Xiang Lanxin paints a vivid picture of Europe’s coming “third engagement” with China, and puts forward some interesting and revealing ideas on how a genuinely closer relationship between the two partners is being achieved. I wouldn’t challenge either the likelihood or the value of this closer engagement, but I do have one reservation. It is that China today is in fact losing some of the political and social values that are supposed to be Europe’s core values.
The two previous major European engagements with China were first, through the Christian missionaries and secondly through imperialism. But it is still far from clear whether China has itself understood the importance of these engagements; the missionary engagement helped China to rediscover its identity as “a” rather than “the” country in the world, and to discover its own cultural differences with Europe. The second engagement, in the form of military imperialism, brought home to China the extent of its poor military skills and its technological backwardness. That is why the People’s Republic of China (PRC) has been so vehement about making the country’s technological and economic development its top priority.
What about other European values? Two of the examples mentioned by Prof. Xiang could usefully be debated. To begin with, even if Prime Minister Wen Jiabao was right when he said that it is France that can best understand China and Chinese civilisation, how easily does China accept the three core ideas of the French Revolution; liberty, equality and fraternity? Far from embracing these concepts, the current political situation in the PRC has seen the government disassociating itself from all three concepts, notably through the filtering of information to be freely received by the general public through Google.

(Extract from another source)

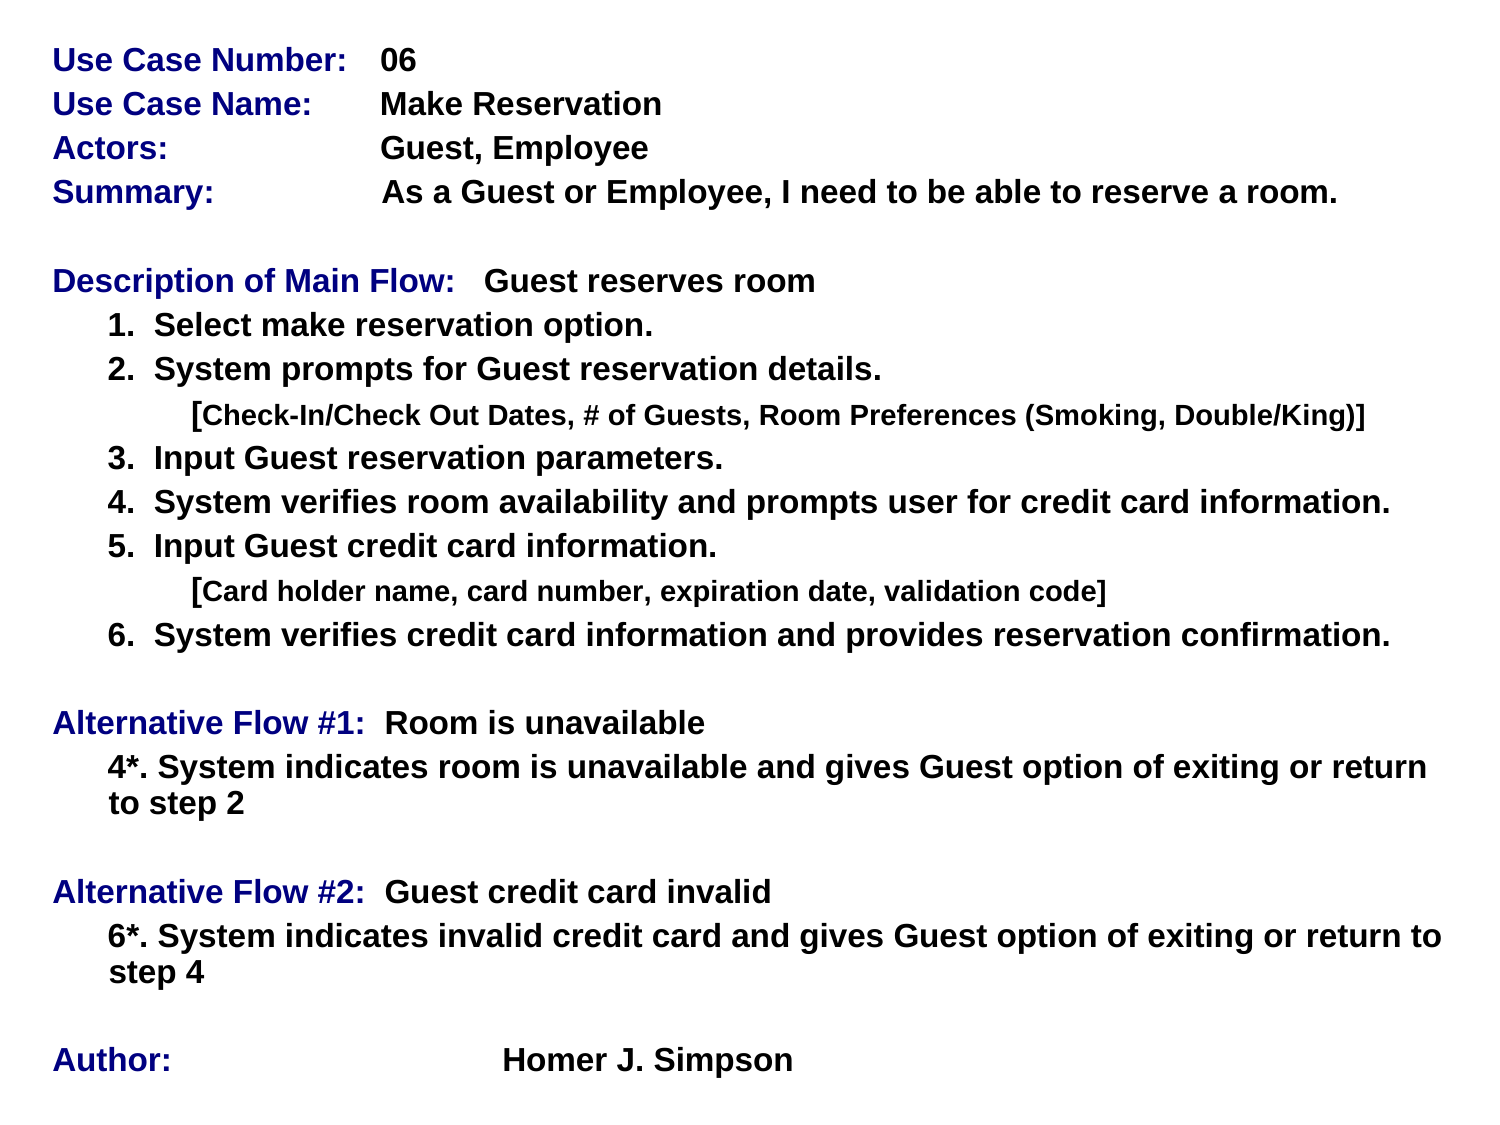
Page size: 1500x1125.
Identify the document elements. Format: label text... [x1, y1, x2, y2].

After more than two decades of the rapid economic development that followed Deng Xiaoping’s 1978 reforms, China is still experiencing huge income inequalities between its coastal provinces and its inner and western provinces. The price has been the laying-off of workers too numerous to count, most of them without adequate pension rights, and the cause has been the privatisation or outright closure of state-owned enterprises. With many people also denied access to public medical services, the social fabric between the general public and the government is beginning to wear very thin indeed, and is being torn further by the strains of corruption, naked market competition and the growing power that is exercised by provincial and local officials.
To appreciate the achievement of Chinese thinkers, intellectuals, scientists and even businessmen in shaping the culture and the economy of the world, it is certainly justifiable to quote Gu Hongming (1857-1928), a foreign-trained Chinese intellectual. Yet it might be more instructive to look to Gao Xingjian, the Chinese-trained French citizen who won the Nobel prize for literature in 2000, to see what Chinese intellectuals sometimes have to contend with. He was denied the right to return to China because of his criticism of the government, particularly during the Cultural Revolution.
Liberty, equality and fraternity are evidently still in short supply in China’s political system. Europe is definitely trying to engage with China in cultural, economic and even strategic terms. So perhaps the big question is whether China will respond by wholeheartedly trying to understand and accept European values.